Going by that ‘third time’s the charm’ formula outlined at the start of this article, it then begs the question: what do the games after the third installment actually do? Well, usually not much. After a series rises and hits that number three sweet spot, it’s kinda difficult for any future title to replicate that perfection without seeming like a mere carbon copy, thereby forcing developers to introduce new gimmicks (some good, some bad) or veer in slightly different directions. Indeed, Halo Infinite is the latest proof of a long decline, as ever since Halo 3, the series has been on a downturn. Not a plunge, mind you, but a downturn nonetheless. Frankly, if it ended there and then, it wouldn’t be any worse off.

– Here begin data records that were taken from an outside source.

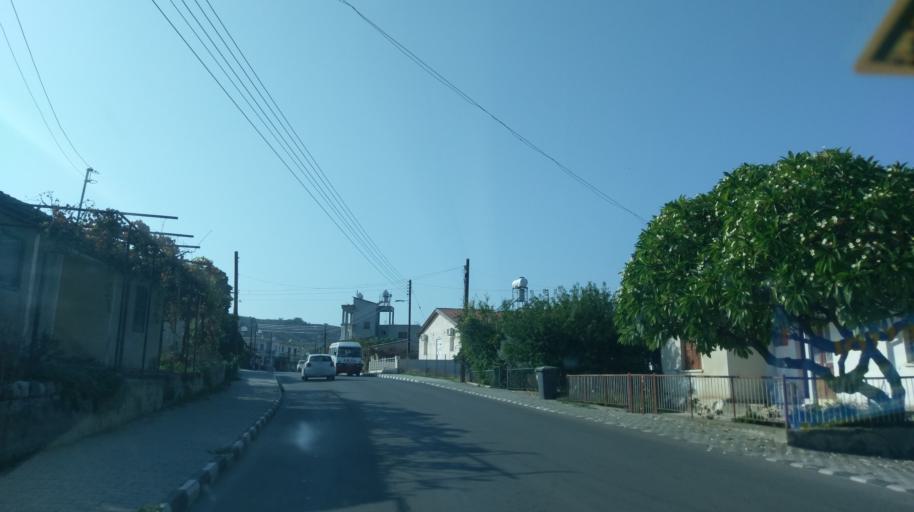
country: CY
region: Lefkosia
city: Lefka
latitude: 35.1428
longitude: 32.8110
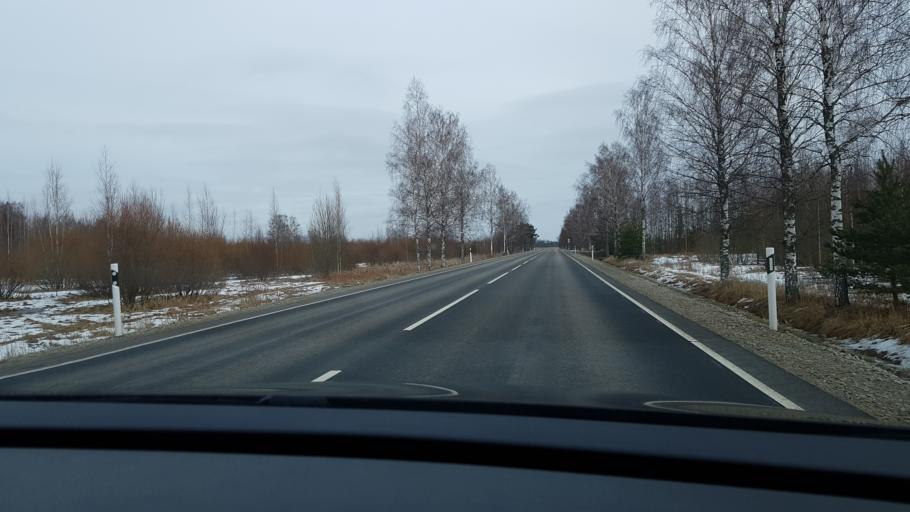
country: EE
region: Paernumaa
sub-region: Sindi linn
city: Sindi
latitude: 58.4128
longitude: 24.6838
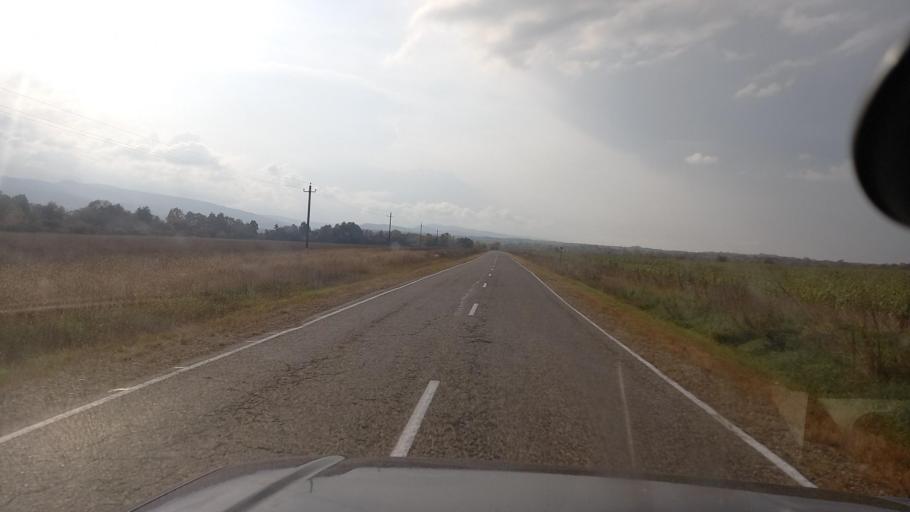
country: RU
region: Krasnodarskiy
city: Gubskaya
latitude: 44.3160
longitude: 40.5845
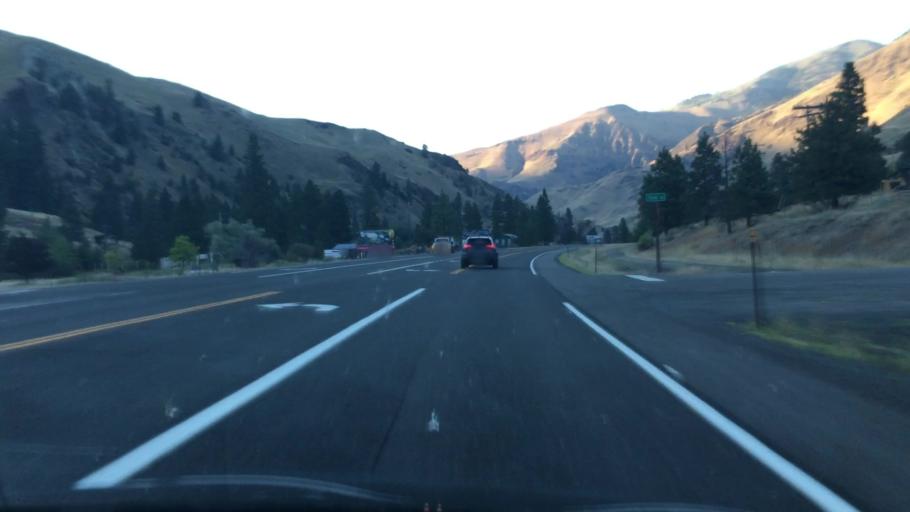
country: US
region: Idaho
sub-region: Valley County
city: McCall
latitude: 45.3077
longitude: -116.3616
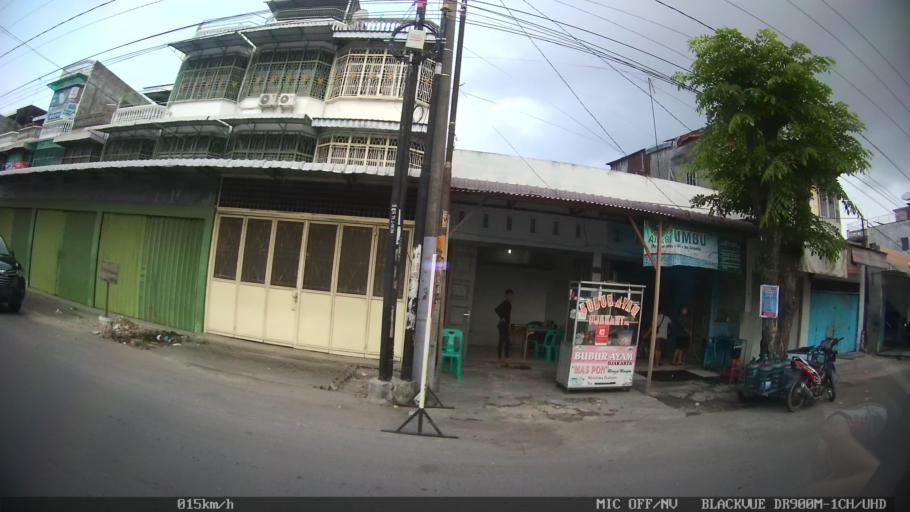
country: ID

Hailing from Troon, Scotland, Michael is a plucky wordsmith and all-around pop culture enthusiast who believes that games and films are more than just a casual pastime and deserve to be thought and written about. Most of them, anyway! When he’s not working, writing, or out hiking in nature, he also enjoys old black-and-white horror films, matching his dark sense of humor.

3 Comments

3 Comments

  1. Jaime Hernandez

    April 2, 2022 at 11:48 pm

    Regarding a sweet spot, Titles flop between 3 and 4: Street Fighter 4, Resident Evil 4 and Black ops 4 are still great even after 3. I agree with a lot on this article; halo 3 will always be a clasSic. Modern games now have to be keen to trends, novelty and hEalthy doses of REMINISCENCES in order to keep up, or be left behind by titles who focus on meshing trends with fans such as fortnite or escape from tarkov. Infinite has so much potential and now risks running the line between pleasing fans and duplicating what is being done right at the moment..

  2. Alex

    April 3, 2022 at 3:44 am

    Halo 4 is the best in my opinion. Why are all my letters and caps?

    Halo 3 is crazy emotional and legendary overall for sure. I got to level 46 in double teams.

  3. andrewsqual

    April 6, 2022 at 12:14 pm

    Whoa, don’t recall anyone ever claiming Infinite to be the best lol. It can be ranked in against 343i’s other disappoints the past decade but it can’t even touch Bungie’s worst Halo game.